(EXERCISE INPUT Opens)

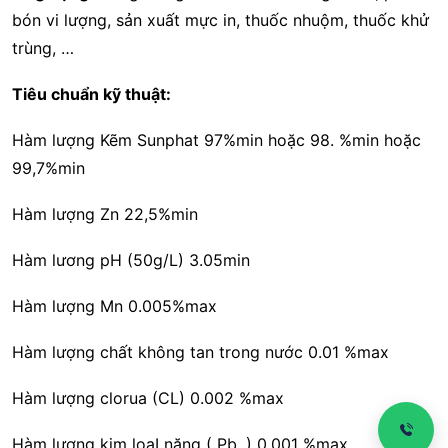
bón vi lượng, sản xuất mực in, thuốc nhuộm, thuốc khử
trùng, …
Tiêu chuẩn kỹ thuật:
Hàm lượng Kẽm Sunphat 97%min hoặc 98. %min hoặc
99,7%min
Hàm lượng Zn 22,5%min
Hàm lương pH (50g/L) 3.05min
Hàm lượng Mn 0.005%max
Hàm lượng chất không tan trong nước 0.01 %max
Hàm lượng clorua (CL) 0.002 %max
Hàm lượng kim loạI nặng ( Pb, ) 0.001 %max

(EXERCISE INPUT Closes)

● **EXERCISE PROMPT**:
Each line of the records above that contains the word "lượng" should be counted; give the resulting number without further words.

● **REPLY TO THE EXERCISE**:
7